One might counter that the Stone Cold Steve Austin Era saw title defenses more often than in even the current product, and pro wrestling was never more popular than during this time. And it’s true, and these title defenses didn’t even devalue the title--but only because the world championship wasn’t of much value anyway. No championship was. Vince McMahon, a fifty-four year old at the time with no formal wrestling experience, held the WWF Championship. Stephanie McMahon, with even less wrestling experience than her father Vince, was the Women’s Champion. The Hardcore Championship was meant almost specifically to change hands on a nightly basis. It was held together with duct tape. Shane McMahon (guess how much wrestling experience he had) got a run with the European Championship. There was a European Championship. In a time when Jerry Springer was among the most popular figures in America, the spectacle was the thing. Moreover, the at-the-time WWF was embroiled in a weekly ratings war against World Championship Wrestling, and both companies had to pull out all the stops, including main eventing episodes with title defenses. That’s no longer the case.


We understand world championships are more or less props, but each and every character in WWE would tell you he or she eventually wants to win the big belt in his or her division.
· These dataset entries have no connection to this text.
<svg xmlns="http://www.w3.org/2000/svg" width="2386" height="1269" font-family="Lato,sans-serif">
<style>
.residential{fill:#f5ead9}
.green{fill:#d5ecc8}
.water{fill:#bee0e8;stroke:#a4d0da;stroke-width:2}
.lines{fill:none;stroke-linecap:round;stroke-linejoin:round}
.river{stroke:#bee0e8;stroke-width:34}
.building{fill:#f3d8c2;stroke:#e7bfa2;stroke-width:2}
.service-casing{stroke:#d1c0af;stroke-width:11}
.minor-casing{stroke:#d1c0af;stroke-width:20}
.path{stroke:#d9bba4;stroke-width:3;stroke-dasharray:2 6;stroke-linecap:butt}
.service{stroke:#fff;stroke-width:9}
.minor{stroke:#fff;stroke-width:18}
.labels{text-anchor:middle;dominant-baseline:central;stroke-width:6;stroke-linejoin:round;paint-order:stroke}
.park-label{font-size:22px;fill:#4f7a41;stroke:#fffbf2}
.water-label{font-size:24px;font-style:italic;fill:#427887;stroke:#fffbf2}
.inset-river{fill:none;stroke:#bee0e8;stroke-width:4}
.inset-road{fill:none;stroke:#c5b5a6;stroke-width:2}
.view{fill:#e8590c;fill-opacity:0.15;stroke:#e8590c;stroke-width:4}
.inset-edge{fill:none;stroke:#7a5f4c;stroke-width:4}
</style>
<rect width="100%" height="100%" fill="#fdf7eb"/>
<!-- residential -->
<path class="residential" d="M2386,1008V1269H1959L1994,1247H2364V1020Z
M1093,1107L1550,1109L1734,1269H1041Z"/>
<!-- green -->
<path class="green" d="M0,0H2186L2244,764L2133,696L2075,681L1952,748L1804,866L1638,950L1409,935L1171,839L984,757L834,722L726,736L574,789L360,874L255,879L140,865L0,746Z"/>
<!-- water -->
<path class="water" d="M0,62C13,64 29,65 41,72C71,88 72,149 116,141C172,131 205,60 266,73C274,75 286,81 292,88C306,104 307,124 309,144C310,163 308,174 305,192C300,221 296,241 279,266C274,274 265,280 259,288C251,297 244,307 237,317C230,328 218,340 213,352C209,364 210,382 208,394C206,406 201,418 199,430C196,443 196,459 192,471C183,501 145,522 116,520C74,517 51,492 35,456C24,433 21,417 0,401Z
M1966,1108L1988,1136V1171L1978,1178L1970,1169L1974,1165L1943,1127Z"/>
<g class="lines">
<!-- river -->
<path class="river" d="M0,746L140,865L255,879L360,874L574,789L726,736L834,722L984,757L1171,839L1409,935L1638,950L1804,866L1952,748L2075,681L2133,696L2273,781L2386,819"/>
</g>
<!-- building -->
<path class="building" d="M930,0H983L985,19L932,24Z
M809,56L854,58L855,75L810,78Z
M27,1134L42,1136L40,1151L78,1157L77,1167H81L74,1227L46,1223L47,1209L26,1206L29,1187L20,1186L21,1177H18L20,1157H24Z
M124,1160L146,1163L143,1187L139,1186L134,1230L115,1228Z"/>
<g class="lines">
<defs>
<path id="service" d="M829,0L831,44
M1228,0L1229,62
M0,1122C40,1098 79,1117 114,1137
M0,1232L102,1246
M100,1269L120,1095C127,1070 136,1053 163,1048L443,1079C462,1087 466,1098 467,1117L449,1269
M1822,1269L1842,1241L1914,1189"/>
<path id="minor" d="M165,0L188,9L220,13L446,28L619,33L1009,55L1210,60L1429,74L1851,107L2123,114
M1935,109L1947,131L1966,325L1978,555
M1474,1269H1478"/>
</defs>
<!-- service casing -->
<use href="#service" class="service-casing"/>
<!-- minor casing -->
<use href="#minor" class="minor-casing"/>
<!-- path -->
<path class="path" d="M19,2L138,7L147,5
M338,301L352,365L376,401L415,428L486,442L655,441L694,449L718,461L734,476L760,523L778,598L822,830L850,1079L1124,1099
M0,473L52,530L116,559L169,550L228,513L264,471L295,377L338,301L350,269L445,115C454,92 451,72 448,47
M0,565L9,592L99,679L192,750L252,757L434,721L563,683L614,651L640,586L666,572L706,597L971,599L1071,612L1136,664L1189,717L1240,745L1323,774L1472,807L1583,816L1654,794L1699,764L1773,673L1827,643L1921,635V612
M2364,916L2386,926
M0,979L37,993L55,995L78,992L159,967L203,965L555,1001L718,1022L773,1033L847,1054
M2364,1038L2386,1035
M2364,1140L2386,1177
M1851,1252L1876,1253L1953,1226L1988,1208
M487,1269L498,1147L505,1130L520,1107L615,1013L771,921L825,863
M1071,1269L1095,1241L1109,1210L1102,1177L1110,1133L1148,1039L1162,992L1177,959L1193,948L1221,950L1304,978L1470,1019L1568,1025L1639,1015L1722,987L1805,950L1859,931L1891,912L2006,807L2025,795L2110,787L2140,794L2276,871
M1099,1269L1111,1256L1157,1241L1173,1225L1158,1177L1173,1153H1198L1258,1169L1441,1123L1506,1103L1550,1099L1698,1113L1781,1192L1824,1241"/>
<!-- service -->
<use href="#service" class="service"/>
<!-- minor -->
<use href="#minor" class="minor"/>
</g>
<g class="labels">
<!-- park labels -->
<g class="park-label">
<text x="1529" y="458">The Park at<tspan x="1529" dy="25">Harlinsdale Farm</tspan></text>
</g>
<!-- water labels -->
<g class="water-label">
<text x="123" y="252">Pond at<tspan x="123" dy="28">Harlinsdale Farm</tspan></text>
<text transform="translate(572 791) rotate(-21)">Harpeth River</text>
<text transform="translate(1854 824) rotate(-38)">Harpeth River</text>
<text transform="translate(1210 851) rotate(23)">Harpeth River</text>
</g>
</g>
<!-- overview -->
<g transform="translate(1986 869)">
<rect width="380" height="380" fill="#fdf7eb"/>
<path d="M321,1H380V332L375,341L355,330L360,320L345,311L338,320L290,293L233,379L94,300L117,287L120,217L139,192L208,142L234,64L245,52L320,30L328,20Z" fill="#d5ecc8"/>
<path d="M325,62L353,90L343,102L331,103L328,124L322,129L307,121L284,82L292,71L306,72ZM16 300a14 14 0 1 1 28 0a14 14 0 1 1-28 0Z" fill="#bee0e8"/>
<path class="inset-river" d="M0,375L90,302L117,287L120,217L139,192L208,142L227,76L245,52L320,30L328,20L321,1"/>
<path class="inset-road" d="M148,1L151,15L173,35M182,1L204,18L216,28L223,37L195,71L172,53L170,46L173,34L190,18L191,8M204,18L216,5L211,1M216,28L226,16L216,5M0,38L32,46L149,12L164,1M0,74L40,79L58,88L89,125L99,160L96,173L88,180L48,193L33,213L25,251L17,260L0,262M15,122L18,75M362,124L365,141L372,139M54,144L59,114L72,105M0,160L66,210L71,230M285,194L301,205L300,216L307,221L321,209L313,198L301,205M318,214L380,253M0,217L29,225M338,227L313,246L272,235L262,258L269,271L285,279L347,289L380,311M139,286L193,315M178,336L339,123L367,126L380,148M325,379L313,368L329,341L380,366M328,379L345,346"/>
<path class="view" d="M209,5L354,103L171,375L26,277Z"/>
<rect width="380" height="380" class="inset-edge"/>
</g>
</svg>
In the scripted narrative of sports entertainment, the world championship is the most valuable prize imaginable. The scarcity--even the false scarcity--of opportunity surrounding the title is powerful, be it our opportunity to watch a championship match, to imagine what upheaval will come to this fictional world after the count of three, or the wrestlers’ opportunity to compete for the championship.


In just over a year on SmackDown Live, Shinsuke Nakamura has fought for the WWE Championship seven times, as a face and as a heel, and against two different champions. And now it seems the audience and the writers have moved on from him for the time being. In contrast, in four years on Raw Braun Strowman has challenged for the Universal Championship three times, and the audience is starving for him to win it. Prior to defending against Samoa Joe at SummerSlam, AJ Styles put his title on the line against Rusev, seemingly because he was fresh out of heel challengers, having convincingly defeated Nakamura over the course of four months and countless matches that only seemed to decrease in quality as they went on. Styles is one of the best in-ring performers in the world right now, but even LeBron James has middling games, and much like writers can’t realistically create compelling storylines around the title every week, Styles can’t be expected to put on a match worthy of the WWE Championship every month. Even if he could, the Law of Diminishing Returns is a real thing.
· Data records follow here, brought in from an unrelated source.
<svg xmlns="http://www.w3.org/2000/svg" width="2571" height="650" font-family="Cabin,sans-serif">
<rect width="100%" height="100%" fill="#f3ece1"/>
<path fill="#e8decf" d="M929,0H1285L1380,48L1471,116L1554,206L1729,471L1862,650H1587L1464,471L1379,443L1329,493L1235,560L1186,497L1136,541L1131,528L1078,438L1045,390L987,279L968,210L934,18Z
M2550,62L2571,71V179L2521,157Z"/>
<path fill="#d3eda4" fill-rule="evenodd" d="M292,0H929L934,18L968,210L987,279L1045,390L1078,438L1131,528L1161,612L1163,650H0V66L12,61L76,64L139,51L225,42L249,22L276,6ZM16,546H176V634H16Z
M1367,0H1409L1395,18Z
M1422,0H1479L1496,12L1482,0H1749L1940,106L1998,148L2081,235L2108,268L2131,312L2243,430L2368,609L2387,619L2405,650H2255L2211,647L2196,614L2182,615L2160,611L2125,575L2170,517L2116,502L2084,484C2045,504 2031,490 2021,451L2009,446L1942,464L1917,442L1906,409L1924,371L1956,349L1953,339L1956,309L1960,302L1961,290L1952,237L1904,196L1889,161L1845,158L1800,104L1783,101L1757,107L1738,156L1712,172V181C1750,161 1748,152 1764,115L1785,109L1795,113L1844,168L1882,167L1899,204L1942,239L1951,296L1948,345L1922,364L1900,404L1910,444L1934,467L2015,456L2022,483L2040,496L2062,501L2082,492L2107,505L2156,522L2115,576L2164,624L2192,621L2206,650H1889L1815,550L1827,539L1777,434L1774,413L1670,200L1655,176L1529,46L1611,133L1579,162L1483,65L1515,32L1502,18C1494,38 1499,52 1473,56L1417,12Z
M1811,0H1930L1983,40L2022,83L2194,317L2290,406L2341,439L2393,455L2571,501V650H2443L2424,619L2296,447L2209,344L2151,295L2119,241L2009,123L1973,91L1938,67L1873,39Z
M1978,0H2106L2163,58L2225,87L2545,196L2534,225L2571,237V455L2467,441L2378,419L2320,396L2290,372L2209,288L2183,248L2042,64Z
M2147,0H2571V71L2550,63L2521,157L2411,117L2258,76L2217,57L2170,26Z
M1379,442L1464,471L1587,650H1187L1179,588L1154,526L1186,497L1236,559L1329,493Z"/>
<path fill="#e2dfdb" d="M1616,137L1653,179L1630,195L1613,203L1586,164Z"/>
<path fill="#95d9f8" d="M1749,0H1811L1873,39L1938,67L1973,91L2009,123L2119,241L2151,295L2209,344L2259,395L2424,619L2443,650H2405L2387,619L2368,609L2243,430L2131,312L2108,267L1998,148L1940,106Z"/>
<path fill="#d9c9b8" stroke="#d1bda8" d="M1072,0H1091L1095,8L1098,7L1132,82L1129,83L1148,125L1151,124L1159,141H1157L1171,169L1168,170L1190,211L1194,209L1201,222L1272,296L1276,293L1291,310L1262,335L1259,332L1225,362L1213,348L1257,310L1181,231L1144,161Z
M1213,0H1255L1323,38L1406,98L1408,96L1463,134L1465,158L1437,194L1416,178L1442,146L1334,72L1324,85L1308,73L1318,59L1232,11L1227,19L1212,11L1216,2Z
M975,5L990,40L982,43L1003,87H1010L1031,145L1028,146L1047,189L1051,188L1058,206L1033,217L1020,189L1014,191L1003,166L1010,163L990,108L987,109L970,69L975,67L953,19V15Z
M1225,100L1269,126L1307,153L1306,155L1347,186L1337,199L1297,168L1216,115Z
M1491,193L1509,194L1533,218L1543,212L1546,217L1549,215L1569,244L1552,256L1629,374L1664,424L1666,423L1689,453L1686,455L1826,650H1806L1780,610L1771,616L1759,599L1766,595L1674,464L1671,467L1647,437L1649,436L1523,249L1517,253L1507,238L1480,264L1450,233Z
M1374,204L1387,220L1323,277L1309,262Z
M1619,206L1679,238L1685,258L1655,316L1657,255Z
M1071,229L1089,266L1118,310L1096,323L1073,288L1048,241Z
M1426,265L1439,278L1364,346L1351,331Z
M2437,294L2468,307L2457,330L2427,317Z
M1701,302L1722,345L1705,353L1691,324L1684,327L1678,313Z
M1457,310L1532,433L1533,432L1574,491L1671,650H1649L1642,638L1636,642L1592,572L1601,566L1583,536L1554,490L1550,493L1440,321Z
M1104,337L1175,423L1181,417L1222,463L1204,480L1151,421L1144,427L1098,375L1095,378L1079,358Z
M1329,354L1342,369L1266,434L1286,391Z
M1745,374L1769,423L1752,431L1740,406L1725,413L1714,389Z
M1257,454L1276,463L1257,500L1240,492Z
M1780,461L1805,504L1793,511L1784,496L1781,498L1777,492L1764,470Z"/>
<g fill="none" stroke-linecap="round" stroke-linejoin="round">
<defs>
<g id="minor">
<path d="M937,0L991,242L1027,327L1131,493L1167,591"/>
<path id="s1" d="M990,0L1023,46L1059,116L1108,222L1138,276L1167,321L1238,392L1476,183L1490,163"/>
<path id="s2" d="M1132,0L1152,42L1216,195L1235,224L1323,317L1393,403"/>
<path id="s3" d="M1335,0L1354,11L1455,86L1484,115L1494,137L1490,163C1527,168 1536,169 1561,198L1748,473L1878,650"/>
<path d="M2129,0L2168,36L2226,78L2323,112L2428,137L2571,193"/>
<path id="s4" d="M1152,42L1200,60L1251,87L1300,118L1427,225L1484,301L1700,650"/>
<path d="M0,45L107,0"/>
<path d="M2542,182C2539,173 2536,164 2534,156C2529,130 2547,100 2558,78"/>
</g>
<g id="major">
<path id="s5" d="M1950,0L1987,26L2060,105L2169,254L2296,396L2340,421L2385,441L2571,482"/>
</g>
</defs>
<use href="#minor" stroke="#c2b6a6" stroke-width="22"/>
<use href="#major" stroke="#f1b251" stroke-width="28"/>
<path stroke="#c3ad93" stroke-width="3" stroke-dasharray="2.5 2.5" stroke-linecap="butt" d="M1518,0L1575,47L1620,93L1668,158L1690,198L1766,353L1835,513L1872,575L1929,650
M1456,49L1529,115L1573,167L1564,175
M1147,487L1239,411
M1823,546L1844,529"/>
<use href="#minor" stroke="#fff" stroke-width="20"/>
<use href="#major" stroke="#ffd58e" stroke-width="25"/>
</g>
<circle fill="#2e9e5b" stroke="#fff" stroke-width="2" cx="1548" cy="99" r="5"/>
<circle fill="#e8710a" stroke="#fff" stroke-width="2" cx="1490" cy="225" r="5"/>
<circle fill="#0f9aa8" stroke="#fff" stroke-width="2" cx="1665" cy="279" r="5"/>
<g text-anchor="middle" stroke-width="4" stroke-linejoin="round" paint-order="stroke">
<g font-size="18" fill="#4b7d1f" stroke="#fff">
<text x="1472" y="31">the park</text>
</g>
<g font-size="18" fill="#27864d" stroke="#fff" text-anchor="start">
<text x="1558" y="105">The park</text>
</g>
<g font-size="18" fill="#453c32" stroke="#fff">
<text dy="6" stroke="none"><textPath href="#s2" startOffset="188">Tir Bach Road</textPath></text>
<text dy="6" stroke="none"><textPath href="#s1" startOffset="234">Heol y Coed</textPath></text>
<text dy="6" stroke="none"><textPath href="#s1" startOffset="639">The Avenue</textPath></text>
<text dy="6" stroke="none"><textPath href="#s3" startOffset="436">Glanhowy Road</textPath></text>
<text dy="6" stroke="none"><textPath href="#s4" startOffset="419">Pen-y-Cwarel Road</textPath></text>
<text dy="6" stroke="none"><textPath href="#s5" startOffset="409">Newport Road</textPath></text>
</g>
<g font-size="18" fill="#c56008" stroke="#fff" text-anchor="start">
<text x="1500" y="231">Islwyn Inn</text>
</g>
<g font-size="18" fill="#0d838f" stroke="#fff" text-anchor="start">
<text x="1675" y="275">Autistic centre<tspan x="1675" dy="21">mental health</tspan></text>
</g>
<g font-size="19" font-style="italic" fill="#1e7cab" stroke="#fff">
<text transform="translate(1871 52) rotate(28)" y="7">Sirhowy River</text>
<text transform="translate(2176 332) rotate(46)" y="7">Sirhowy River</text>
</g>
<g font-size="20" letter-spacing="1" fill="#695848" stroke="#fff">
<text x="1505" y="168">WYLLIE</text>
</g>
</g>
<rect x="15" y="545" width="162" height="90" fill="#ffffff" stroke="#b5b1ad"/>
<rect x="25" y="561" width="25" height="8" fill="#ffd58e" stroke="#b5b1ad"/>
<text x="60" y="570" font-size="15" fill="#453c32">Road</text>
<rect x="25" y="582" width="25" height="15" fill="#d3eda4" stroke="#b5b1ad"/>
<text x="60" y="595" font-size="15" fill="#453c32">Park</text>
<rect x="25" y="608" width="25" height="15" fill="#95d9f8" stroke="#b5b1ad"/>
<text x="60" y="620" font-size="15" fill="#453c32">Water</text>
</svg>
(We won’t miss Brock Lesnar himself. He is a naturally compelling personality but that’s just it--it’s natural. He doesn’t have to work to display it. The parts of professional wrestling that do require effort--travel, putting together entertaining matches that last longer than eight minutes--have never seemed to interest him. He does throw around four hundred pound men like bags of sand, but you get the sense that if he never made it big in sports or entertainment, he’d still be in South Dakota charging locals $5 to watch him throw steel beams across the parking lot of the highway bar. There are no more dream matches for him, unless you can’t live without seeing Finn Balor or Daniel Bryan take an admirable beating before succumbing to a sudden F5 in about the time it takes No Way Jose to dance to the ring.)


But in the midst of the inevitable whirlwind of title defenses and title changes coming Raw’s way, as Reigns and Strowman and Owens and Rollins and Ambrose and McIntyre trade the belt around so often I'm considering breaking into the nameplate engraving business, we’ll wish there was some part-timer holding the belt. We’ll wish the champion wasn’t always fighting.